Requests -
a. Condense the paragraph of the Mavic bushing thread that begins "The bushing on the inboard interior end" into a bulleted list that keeps its main facts.
b. In the Mavic bushing thread, by what percentage does Mavic's new lip seal reduce frictional drag?
c. Write a continuation of the Mavic bushing thread that picks up from its final line.

Page text -
# Reviews on Hubdoctor Bearing for Mavic Hubs?



## TiCoyote (Jun 28, 2005)

Does anyone here have any experience with replacing the Bushing in their Mavic freehub with a Hubdoctor bearing? 

On a side note, why does Mavic use the bushing instead of a bearing? Is it just a money and weight saving thing, or does it offer some sort of performance benefit?


----------



## Tachycardic (Mar 31, 2013)

I stumbled on this tread while doing some research on the HubDoctor bearing upgrade and I'm a little surprised that no one has chimed in on this yet. Anyways, if you have bought and installed the bearing, I would love to hear about your experiences with it. 

As for the bushing thing, I too questioned why it was used over the bearing. I think I may have found the answer over at VeloNews. Leonrad Zinn posted this in 2006 and was updated in 2010:

I thought I’d jump in and explain about that inboard plastic bushing instead of a real bearing. I got the scoop on it when I was up at a Mavic 2007 MTB product intro in Whistler in July and wrote the following about it as part of a longer article for the VeloNews print magazine: Mavic has a solution for high freehub wear rate. The FTS-X freehub system retains the bushings so often complained about but reduces wear on them with harder pawls. Mavic points out that its two-pawl FTS system is a very good freehub system only in need of a bit of tweaking. It’s efficient and stiff, being a part of the hub body supported by bearings near either end of the axle, rather than being a separate part with correspondingly inboard bearing support. It is extremely simple to disassemble, clean, maintain and reassemble.


The bushing on the inboard interior end of the freehub body that riders who have had problems assume is a cheap substitute for a bearing is actually far superior to a bearing and is not the cause of freehub failure at all, according to Mavic. Loaded up to 400 kg under the pedaling force of many riders is no problem for it, as it can withstand almost a ton of load without distorting, whereas a bearing can be damaged with a 300 kg load applied to it. It’s 40 grams lighter than a bearing, and when freewheeling, there is no load on the bushing and hence no friction (and it’s as slick as Teflon to boot).


So what’s been the problem? Over the years, Mavic has upped the hardness of its freehub bodies without increasing the hardness of the pawls, which can wear away and generate fine steel dust capable of grinding down the bushing. Furthermore, the thread-in axle stub can loosen up. And finally, the chain can drop onto the chainstay when freewheeling because the friction of the freehub is so high, not due to bushings or bearings, but due to a sticky lip seal.


In going from the current FTS-L system to FTS-X, Mavic has made the pawls of harder steel and applied threadlock (good for six disassemblies before applying new Loctite) to the axle end screw threads. The new pawls, being so hard, could not be forged with the little tabs to hold them in place, so those tabs are now on snap-on plastic pieces. Mavic has also created a new lip seal made of softer material with a slick surface treatment to reduce frictional drag by 50 percent.


----------



## TiCoyote (Jun 28, 2005)

This is a great post! Thanks for your research!


----------



## Tachycardic (Mar 31, 2013)

No problem...researching stuff like this is more enjoyable then research from work  So, did you get the upgrade?


----------



## TiCoyote (Jun 28, 2005)

Data entries -

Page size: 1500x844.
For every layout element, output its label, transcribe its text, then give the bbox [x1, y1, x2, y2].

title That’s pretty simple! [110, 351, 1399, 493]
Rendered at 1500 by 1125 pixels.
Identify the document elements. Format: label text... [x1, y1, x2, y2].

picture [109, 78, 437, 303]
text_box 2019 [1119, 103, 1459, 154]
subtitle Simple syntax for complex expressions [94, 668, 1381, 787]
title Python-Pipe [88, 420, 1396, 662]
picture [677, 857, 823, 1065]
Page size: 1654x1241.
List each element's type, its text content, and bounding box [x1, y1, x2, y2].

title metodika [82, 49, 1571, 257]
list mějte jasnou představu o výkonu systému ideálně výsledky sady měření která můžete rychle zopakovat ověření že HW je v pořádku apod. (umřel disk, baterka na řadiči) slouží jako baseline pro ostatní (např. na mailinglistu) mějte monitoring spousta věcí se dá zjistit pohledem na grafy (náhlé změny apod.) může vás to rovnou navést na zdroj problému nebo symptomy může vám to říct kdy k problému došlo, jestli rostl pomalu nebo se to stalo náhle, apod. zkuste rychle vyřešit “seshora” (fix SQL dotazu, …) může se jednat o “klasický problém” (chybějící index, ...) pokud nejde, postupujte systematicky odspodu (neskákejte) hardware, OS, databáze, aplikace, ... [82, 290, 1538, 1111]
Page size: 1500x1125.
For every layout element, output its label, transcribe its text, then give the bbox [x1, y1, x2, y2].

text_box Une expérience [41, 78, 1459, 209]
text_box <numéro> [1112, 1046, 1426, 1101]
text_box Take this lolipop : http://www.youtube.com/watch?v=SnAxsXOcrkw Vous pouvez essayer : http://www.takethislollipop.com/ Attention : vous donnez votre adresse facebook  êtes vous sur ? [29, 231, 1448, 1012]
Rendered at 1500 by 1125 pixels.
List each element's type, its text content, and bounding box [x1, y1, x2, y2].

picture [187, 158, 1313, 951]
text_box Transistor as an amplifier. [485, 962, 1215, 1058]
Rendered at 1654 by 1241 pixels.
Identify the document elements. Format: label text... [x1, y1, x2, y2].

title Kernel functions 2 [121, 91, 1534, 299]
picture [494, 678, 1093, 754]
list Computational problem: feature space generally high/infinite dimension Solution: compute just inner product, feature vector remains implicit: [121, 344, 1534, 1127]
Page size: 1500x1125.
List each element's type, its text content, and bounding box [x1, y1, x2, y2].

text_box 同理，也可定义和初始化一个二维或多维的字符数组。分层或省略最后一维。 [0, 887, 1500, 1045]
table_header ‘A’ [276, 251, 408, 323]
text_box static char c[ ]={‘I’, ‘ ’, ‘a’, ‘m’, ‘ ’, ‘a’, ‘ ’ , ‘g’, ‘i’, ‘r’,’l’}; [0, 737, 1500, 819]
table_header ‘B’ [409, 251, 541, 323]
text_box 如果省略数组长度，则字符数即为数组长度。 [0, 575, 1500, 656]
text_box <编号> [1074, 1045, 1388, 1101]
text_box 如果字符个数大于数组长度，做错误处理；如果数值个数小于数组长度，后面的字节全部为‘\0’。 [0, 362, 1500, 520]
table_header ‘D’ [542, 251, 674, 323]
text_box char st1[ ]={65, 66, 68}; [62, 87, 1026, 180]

Solved problems -
a.
- According to Mavic, the inboard bushing in the freehub body is not a cheap substitute for a bearing. It is far superior to one and does not cause freehub failure.
- It handles loads of up to 400 kg from riders' pedaling and can withstand almost a ton without distorting. A bearing can be damaged by a 300 kg load.
- It is 40 grams lighter than a bearing.
- When freewheeling it carries no load and therefore has no friction, and it is as slick as Teflon.

b. 50 percent.

c.
No, the hub wasn't really ready for it. I cleaned it out, lubed it, and it runs like new. But I always had a sneaking suspicion that, like you pointed out, Mavic knew what they were doing when they designed it, and any "improvement" would come with side-effects.


----------



## Tachycardic (Mar 31, 2013)

I decided not to buy also as my plastic bushing was in good shape also. Maybe it's just the critic in me, but I still think the double bearing design is better. Mavic had double bearings in their older (pre-2003) freehubs I believe. I think the greatest advantage is the weight savings, which in real life has no bearing on how fast you will ride. However, in order look good with advertising, they went with this route and shaved about 40 grams. Mavic states that fine steel dust will eventually degrade this bushing, but this is unavoidable as this dust is caused by normal riding.

I would prefer if they just replaced the bushing with a bearing, lightened the rim and added more spokes. Oh wait, countless other manufacturers are doing that  Anyways, like you said, Mavic engineered the freehub this way and it seems to work for the riding most people do.


----------



## jrabenaldt (Mar 3, 2008)

I have used the Hubdoctor bearing in C29ssmax wheels on my MTB. I was having to service the hub more and more often and the conditions were not part of the problem. 

The bearing has been very good so far. I put about 1.5K on those wheels prior to putting them on my son's bike.


----------



## LosGatosRider (Feb 1, 2011)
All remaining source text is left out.